*** Block opens ***

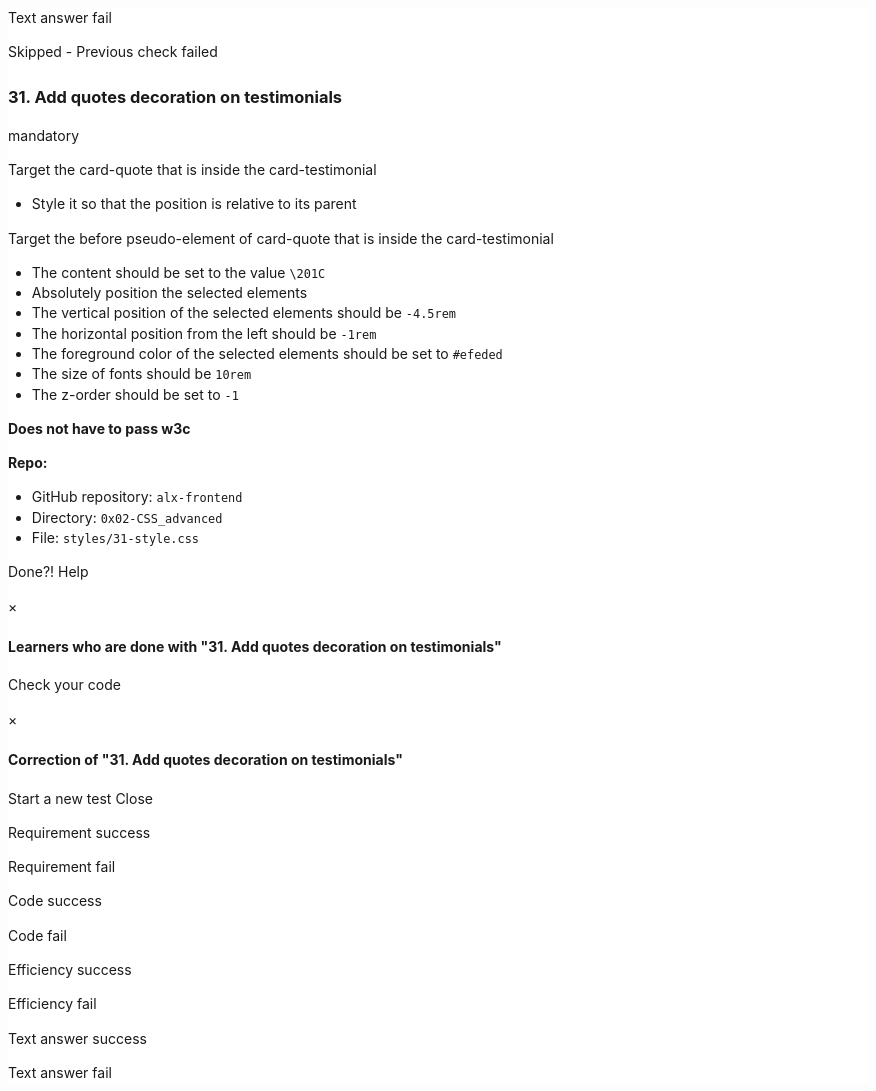 Text answer fail

Skipped - Previous check failed

### 31\. Add quotes decoration on testimonials

mandatory

Target the card-quote that is inside the card-testimonial

- Style it so that the position is relative to its parent

Target the before pseudo-element of card-quote that is inside the card-testimonial

- The content should be set to the value `\201C`
- Absolutely position the selected elements
- The vertical position of the selected elements should be `-4.5rem`
- The horizontal position from the left should be `-1rem`
- The foreground color of the selected elements should be set to `#efeded`
- The size of fonts should be `10rem`
- The z-order should be set to `-1`

**Does not have to pass w3c**

**Repo:**

- GitHub repository: `alx-frontend`
- Directory: `0x02-CSS_advanced`
- File: `styles/31-style.css`

Done?! Help

×

#### Learners who are done with "31. Add quotes decoration on testimonials"

Check your code

×

#### Correction of "31. Add quotes decoration on testimonials"

Start a new test Close

Requirement success

Requirement fail

Code success

Code fail

Efficiency success

Efficiency fail

Text answer success

Text answer fail

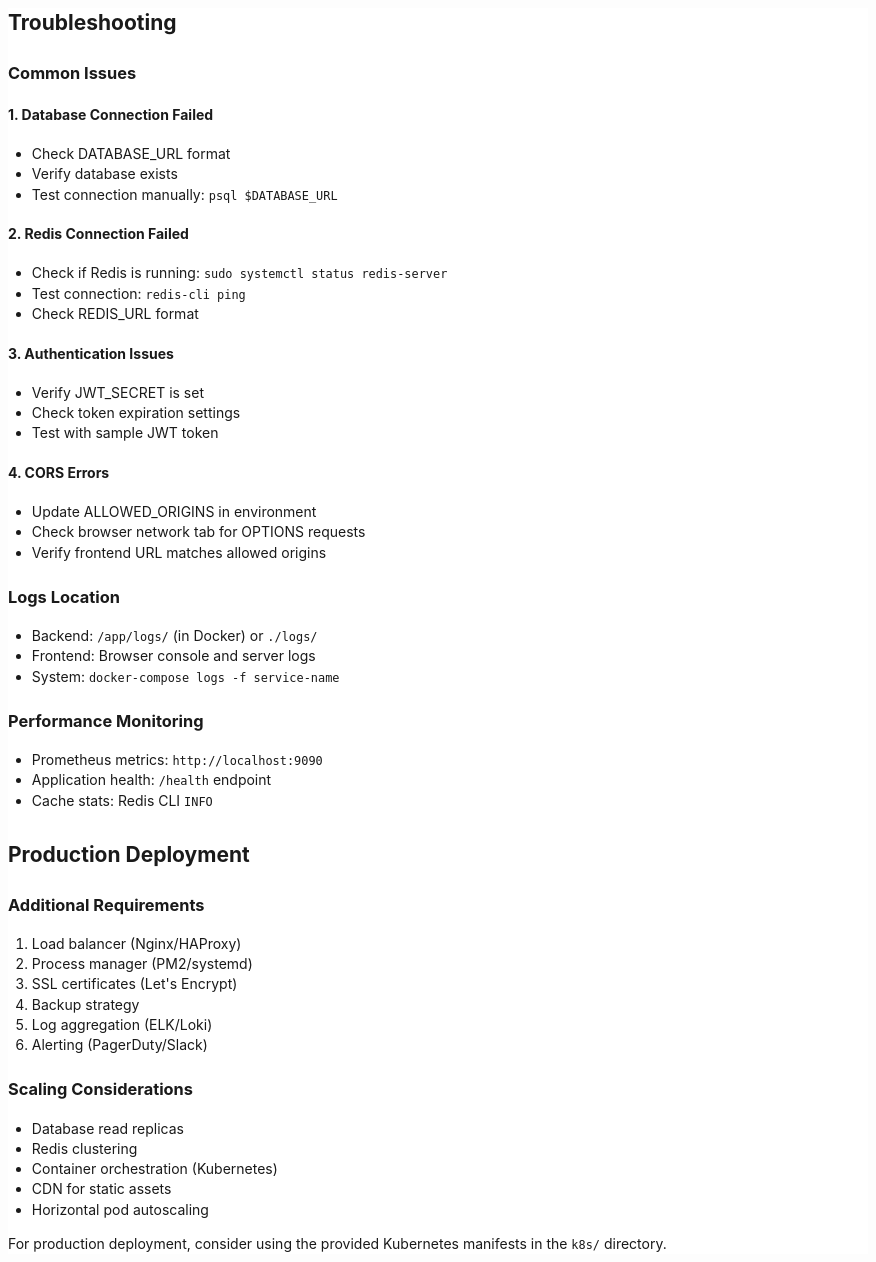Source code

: ## Troubleshooting

### Common Issues

#### 1. Database Connection Failed
- Check DATABASE_URL format
- Verify database exists
- Test connection manually: `psql $DATABASE_URL`

#### 2. Redis Connection Failed
- Check if Redis is running: `sudo systemctl status redis-server`
- Test connection: `redis-cli ping`
- Check REDIS_URL format

#### 3. Authentication Issues
- Verify JWT_SECRET is set
- Check token expiration settings
- Test with sample JWT token

#### 4. CORS Errors
- Update ALLOWED_ORIGINS in environment
- Check browser network tab for OPTIONS requests
- Verify frontend URL matches allowed origins

### Logs Location
- Backend: `/app/logs/` (in Docker) or `./logs/`
- Frontend: Browser console and server logs
- System: `docker-compose logs -f service-name`

### Performance Monitoring
- Prometheus metrics: `http://localhost:9090`
- Application health: `/health` endpoint
- Cache stats: Redis CLI `INFO`

## Production Deployment

### Additional Requirements
1. Load balancer (Nginx/HAProxy)
2. Process manager (PM2/systemd)
3. SSL certificates (Let's Encrypt)
4. Backup strategy
5. Log aggregation (ELK/Loki)
6. Alerting (PagerDuty/Slack)

### Scaling Considerations
- Database read replicas
- Redis clustering
- Container orchestration (Kubernetes)
- CDN for static assets
- Horizontal pod autoscaling

For production deployment, consider using the provided Kubernetes manifests in the `k8s/` directory.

*** Block closes ***

- Problem description -
Set down exactly the lines of the entries above from the one holding "#### Correction of" through the last one, including both, with the pictures left out.

- Response below -
#### Correction of "31. Add quotes decoration on testimonials"

Start a new test Close

Requirement success

Requirement fail

Code success

Code fail

Efficiency success

Efficiency fail

Text answer success

Text answer fail

Source code

: ## Troubleshooting

### Common Issues

#### 1. Database Connection Failed
- Check DATABASE_URL format
- Verify database exists
- Test connection manually: `psql $DATABASE_URL`

#### 2. Redis Connection Failed
- Check if Redis is running: `sudo systemctl status redis-server`
- Test connection: `redis-cli ping`
- Check REDIS_URL format

#### 3. Authentication Issues
- Verify JWT_SECRET is set
- Check token expiration settings
- Test with sample JWT token

#### 4. CORS Errors
- Update ALLOWED_ORIGINS in environment
- Check browser network tab for OPTIONS requests
- Verify frontend URL matches allowed origins

### Logs Location
- Backend: `/app/logs/` (in Docker) or `./logs/`
- Frontend: Browser console and server logs
- System: `docker-compose logs -f service-name`

### Performance Monitoring
- Prometheus metrics: `http://localhost:9090`
- Application health: `/health` endpoint
- Cache stats: Redis CLI `INFO`

## Production Deployment

### Additional Requirements
1. Load balancer (Nginx/HAProxy)
2. Process manager (PM2/systemd)
3. SSL certificates (Let's Encrypt)
4. Backup strategy
5. Log aggregation (ELK/Loki)
6. Alerting (PagerDuty/Slack)

### Scaling Considerations
- Database read replicas
- Redis clustering
- Container orchestration (Kubernetes)
- CDN for static assets
- Horizontal pod autoscaling

For production deployment, consider using the provided Kubernetes manifests in the `k8s/` directory.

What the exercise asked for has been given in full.